“Din, sıradan insanlar için gerçek, aydınlar için yalan, iktidar için kullanışlıdır.”
– Seneca
Dinler, insanların dünyayı anlamak ve hayatın zorluklarına bir anlam katmak için oluşturduğu mitolojilerdir, bu mitolojiler insanın korkularını ve umutlarını yansıtır ancak bilimsel gerçeklikten uzaktırlar.
Kuran-ı Kerim ağırlıklı olarak ahlak, erdem, fazilet, adalet ve yardımseverlik konularında daha anlaşılır, açık ifadelerle yol gösterici ve rehber olsaydı, dünya daha mı adaletli ve barış içinde olurdu? Belki itiraz edebilirsiniz ancak baktığımız zaman, birkaç Ortadoğu ülkesi hariç dünyanın en yoksul ve sefalet içindeki ülkeleri Müslüman ve bunların liderleri de dünyanın en zenginleri ise ve de Müslüman ülkeler birbirleriyle din yüzünden savaşıyorlarsa, bunda bir yanlışlık yok mu?
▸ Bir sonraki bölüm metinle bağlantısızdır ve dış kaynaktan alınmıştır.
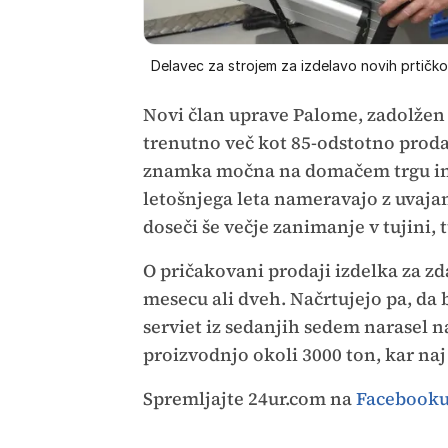
Delavec za strojem za izdelavo novih prtičk
Novi član uprave Palome, zadolžen 
trenutno več kot 85-odstotno prodaj
znamka močna na domačem trgu in 
letošnjega leta nameravajo z uvaja
doseči še večje zanimanje v tujini,
O pričakovani prodaji izdelka za zda
mesecu ali dveh. Načrtujejo pa, da 
serviet iz sedanjih sedem narasel na
proizvodnjo okoli 3000 ton, kar naj 
Spremljajte 24ur.com na
Facebook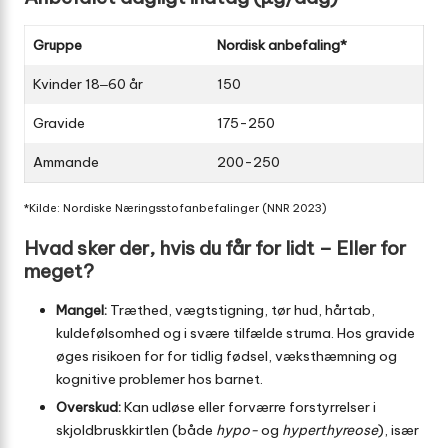
Gruppe
Nordisk anbefaling*
Kvinder 18‒60 år
150
Gravide
175-250
Ammande
200-250
*Kilde: Nordiske Næringsstofanbefalinger (NNR 2023)
Hvad sker der, hvis du får for lidt – Eller for
meget?
Mangel:
Træthed, vægtstigning, tør hud, hårtab,
kuldefølsomhed og i svære tilfælde struma. Hos gravide
øges risikoen for for tidlig fødsel, væksthæmning og
kognitive problemer hos barnet.
Overskud:
Kan udløse eller forværre forstyrrelser i
skjoldbruskkirtlen (både
hypo-
og
hyperthyreose
), især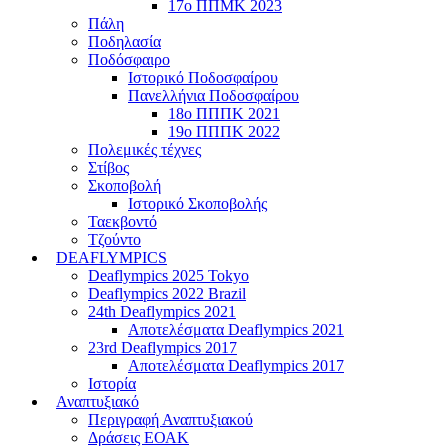
17ο ΠΠΜΚ 2023
Πάλη
Ποδηλασία
Ποδόσφαιρο
Ιστορικό Ποδοσφαίρου
Πανελλήνια Ποδοσφαίρου
18ο ΠΠΠΚ 2021
19ο ΠΠΠΚ 2022
Πολεμικές τέχνες
Στίβος
Σκοποβολή
Ιστορικό Σκοποβολής
Ταεκβοντό
Τζούντο
DEAFLYMPICS
Deaflympics 2025 Tokyo
Deaflympics 2022 Brazil
24th Deaflympics 2021
Αποτελέσματα Deaflympics 2021
23rd Deaflympics 2017
Αποτελέσματα Deaflympics 2017
Ιστορία
Αναπτυξιακό
Περιγραφή Αναπτυξιακού
Δράσεις ΕΟΑΚ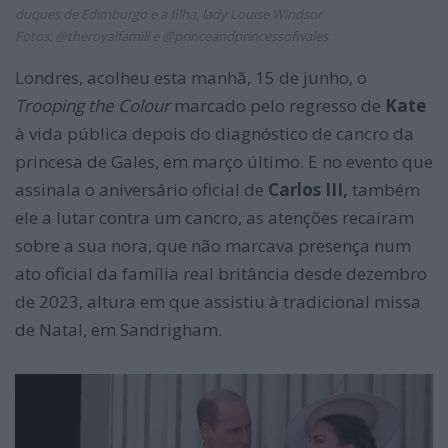
duques de Edimburgo e a filha, lady Louise Windsor
Fotos: @theroyalfamili e @princeandprincessofwales
Londres, acolheu esta manhã, 15 de junho, o
Trooping the Colour
marcado pelo regresso de
Kate
à vida pública depois do diagnóstico de cancro da
princesa de Gales, em março último. E no evento que
assinala o aniversário oficial de
Carlos III,
também
ele a lutar contra um cancro, as atenções recaíram
sobre a sua nora, que não marcava presença num
ato oficial da família real britância desde dezembro
de 2023, altura em que assistiu à tradicional missa
de Natal, em Sandrigham.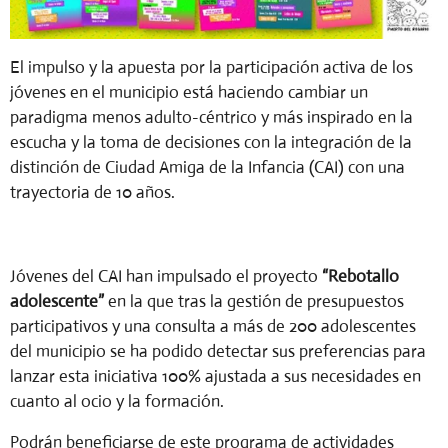
El impulso y la apuesta por la participación activa de los
jóvenes en el municipio está haciendo cambiar un
paradigma menos adulto-céntrico y más inspirado en la
escucha y la toma de decisiones con la integración de la
distinción de Ciudad Amiga de la Infancia (CAI) con una
trayectoria de 10 años.
Jóvenes del CAI han impulsado el proyecto
“Rebotallo
adolescente”
en la que tras la gestión de presupuestos
participativos y una consulta a más de 200 adolescentes
del municipio se ha podido detectar sus preferencias para
lanzar esta iniciativa 100% ajustada a sus necesidades en
cuanto al ocio y la formación.
Podrán beneficiarse de este programa de actividades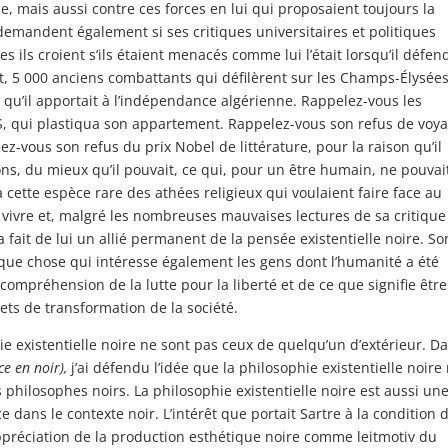
e, mais aussi contre ces forces en lui qui proposaient toujours la
demandent également si ses critiques universitaires et politiques
 ils croient s’ils étaient menacés comme lui l’était lorsqu’il défen
nt, 5 000 anciens combattants qui défilèrent sur les Champs-Élysée
n qu’il apportait à l’indépendance algérienne. Rappelez-vous les
AS, qui plastiqua son appartement. Rappelez-vous son refus de voy
z-vous son refus du prix Nobel de littérature, pour la raison qu’il
ions, du mieux qu’il pouvait, ce qui, pour un être humain, ne pouvai
 cette espèce rare des athées religieux qui voulaient faire face au
 vivre et, malgré les nombreuses mauvaises lectures de sa critique
 a fait de lui un allié permanent de la pensée existentielle noire. So
lque chose qui intéresse également les gens dont l’humanité a été
mpréhension de la lutte pour la liberté et de ce que signifie être
ts de transformation de la société.
ie existentielle noire ne sont pas ceux de quelqu’un d’extérieur. D
ce en noir),
j’ai défendu l’idée que la philosophie existentielle noire
s philosophes noirs. La philosophie existentielle noire est aussi un
 dans le contexte noir. L’intérêt que portait Sartre à la condition 
 appréciation de la production esthétique noire comme leitmotiv du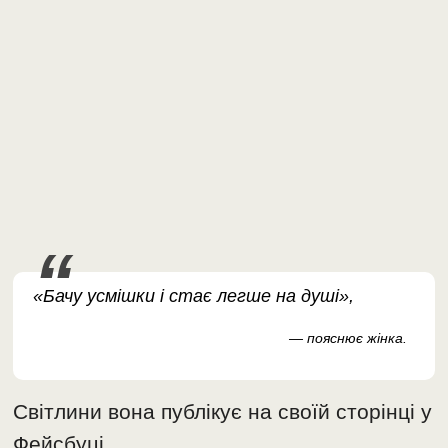
«Бачу усмішки і стає легше на душі»,
— пояснює жінка.
Світлини вона публікує на своїй сторінці у
Фейсбуці.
Taş devrinde insanların en büyük sorunu beslenme ve barınmaydı. Bugün dünya Müslümanlarının da en büyük sorunu beslenme ve barınma ise, aradan geçen binlerce yılda ne değişmiş? Liderler ve yandaşlar, dini değerleri kullanarak kendi refah seviyelerini yükseltmiş, halkları yok saymışlar. Türkiye’de olduğu gibi!